Am Ende bleibt die Frage nach dem Sinn der Plattform

WELTSOZIALFORUM Etwa 40.000 Teilnehmer reden über Migration, Menschenrechte und Klimawandel

Einige Gruppen nutzen die Vielfalt der Stände für antisemitische Propaganda

AUS TUNIS ANDREAS BEHN

Regen und Sturmböen zerrten an den zahlreichen Zelten auf dem Campus der El-Manar-Universität in Tunis – erschwerte Bedingungen für das 12. Weltsozialforum (WSF). Doch die Globalisierungskritiker ließen sich nicht abschrecken. Knapp tausend Veranstaltungen und Workshops wurden angeboten, die meisten waren gut besucht, wenn auch mit vielleicht 40.000 Teilnehmern nur gut die Hälfte der angekündigten Beteiligung erreicht wurde.

Wie immer bei dieser Großveranstaltung der weltweiten sozialen Bewegungen und der Nichtregierungsorganisationen (NGOs) war einiges chaotisch: Mal gab es keine Übersetzung, mal fanden Referenten und Zuhörer auf dem weitläufigen Universitätsgelände nicht zueinander.

Den Abschluss bildete am Samstagnachmittag eine Demonstration im Zentrum der tunesischen Hauptstadt. Offiziell als Solidaritätsmarsch mit Palästina angekündigt, dominierten Tunesien- und Palästina-Fahnen die Spitze des Zuges von rund 10.000 Aktivisten. Themenvielfalt war erst im hinteren Teil der Demonstration zu sehen.

Die Diskussionsergebnisse beim Abschlussforum zu bündeln, gelang allerdings kaum. Im Zentrum der Debatten standen Migrationspolitik, ungerechte Handelsstrukturen, Menschenrechte und der Klimawandel. Besonders stark diskutiert wurden regionale Fragen – Flüchtlingsprobleme, der Umgang mit autoritären Regierungen und die Frage, was aus dem Arabischen Frühling geworden ist.

Auffällig war die Teilnahme Tausender junger Tunesier, für die das Forum offenbar eine Gelegenheit für intensiven Informationsaustausch war. Im Gegensatz dazu war die internationale Beteiligung geringer, vor allem asiatische Bewegungen waren kaum da, und auch Lateinamerika war wenig präsent.

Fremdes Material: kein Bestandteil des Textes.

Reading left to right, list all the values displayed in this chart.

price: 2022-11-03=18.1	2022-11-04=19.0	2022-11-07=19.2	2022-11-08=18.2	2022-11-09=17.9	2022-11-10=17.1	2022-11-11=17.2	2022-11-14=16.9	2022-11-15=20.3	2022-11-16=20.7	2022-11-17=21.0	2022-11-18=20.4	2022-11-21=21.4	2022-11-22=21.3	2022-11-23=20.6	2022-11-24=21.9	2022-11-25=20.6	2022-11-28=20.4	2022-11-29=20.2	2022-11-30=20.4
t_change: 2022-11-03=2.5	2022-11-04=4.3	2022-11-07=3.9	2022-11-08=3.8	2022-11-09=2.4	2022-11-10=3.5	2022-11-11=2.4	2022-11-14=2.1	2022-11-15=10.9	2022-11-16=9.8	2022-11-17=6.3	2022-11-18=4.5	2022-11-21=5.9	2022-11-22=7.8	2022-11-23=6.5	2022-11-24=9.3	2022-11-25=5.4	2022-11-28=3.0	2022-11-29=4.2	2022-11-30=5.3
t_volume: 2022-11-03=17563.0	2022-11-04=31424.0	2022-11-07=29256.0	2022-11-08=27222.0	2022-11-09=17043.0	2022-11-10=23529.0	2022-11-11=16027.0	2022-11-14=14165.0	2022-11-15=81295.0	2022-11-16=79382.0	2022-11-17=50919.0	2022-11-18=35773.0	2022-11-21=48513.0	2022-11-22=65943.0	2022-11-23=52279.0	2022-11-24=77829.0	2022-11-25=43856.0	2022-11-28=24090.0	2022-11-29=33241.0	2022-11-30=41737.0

Dennoch stellte sich in Tunis erneut die Frage, inwiefern Regierungen das Forum als Plattform zur Austragung nationaler Konflikte nutzen, denn gestritten wurde auch. Insbesondere einige Gruppen, die offenbar der algerischen Regierung nahestanden, provozierten bei aus ihrer Sicht unliebsamen Veranstaltungen. Frauenveranstaltungen wurden genauso gestört wie Workshops, die etwa Fracking-Projekte im Süden Algeriens kritisierten.

Zudem nutzten einige Gruppen die Vielfalt der Stände auf dem Campus für antisemitische Propaganda. Eine Israelfahne wurde zum Fußabtreten auf den Boden gelegt, auf Plakaten wurde angekündigt, dass schon bald Raketen vom Iran aus Israel zerstören würden. Erstmals riefen die Forums-Veranstalter Sicherheitskräfte zu Hilfe, um die Stände, die dem Diskriminierungsverbot des WSF-Charta zuwiderlaufen, räumen zu lassen.

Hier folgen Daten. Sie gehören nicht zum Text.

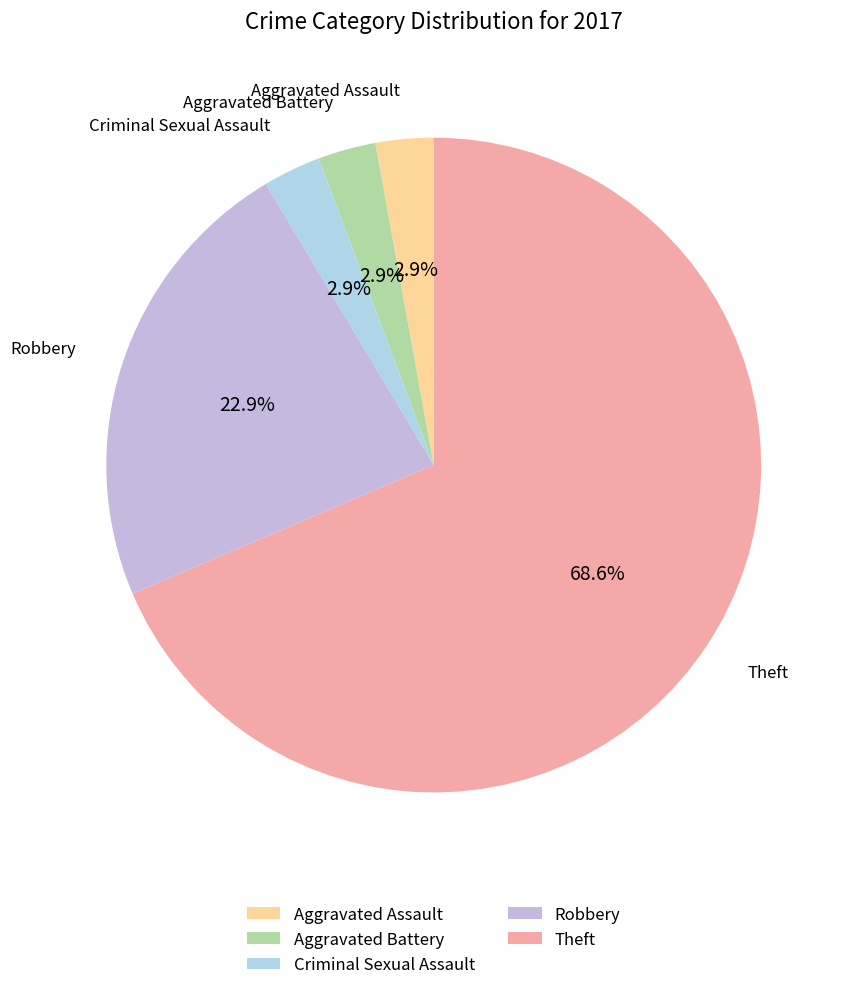

Which has a higher value, Criminal Sexual Assault or Robbery?

Robbery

Die nationalistischen Provokationen drückten bei vielen Teilnehmern die Stimmung und der Sinn der Weltsozialforen wurde in Frage gestellt. Vielen fehlt es schon seit Jahren an klaren politischen Linien, andere bemängeln, dass die Beliebigkeit der Inhalte dazu führe, dass sich Debatten nur wiederholen.

Auch im Internationalen Rat des WSF scheint es Konsens zu sein, dass sich das Weltsozialforum erneuern soll. Einige Mitglieder plädieren für kleinere, thematisch ausgerichtete Foren, andere wollen den Logistikaufwand vermindern und regionale Foren stärken. Auch der Gedanke, das WSF in eine Art Weltuniversität mit politischem Anspruch zu verwandeln, ist im Gespräch. So unklar wie die Zukunft ist noch der Ort des nächsten WSF. Kanadische Gruppen wollen es 2016 ausrichten, aber auch Brasilien ist interessiert.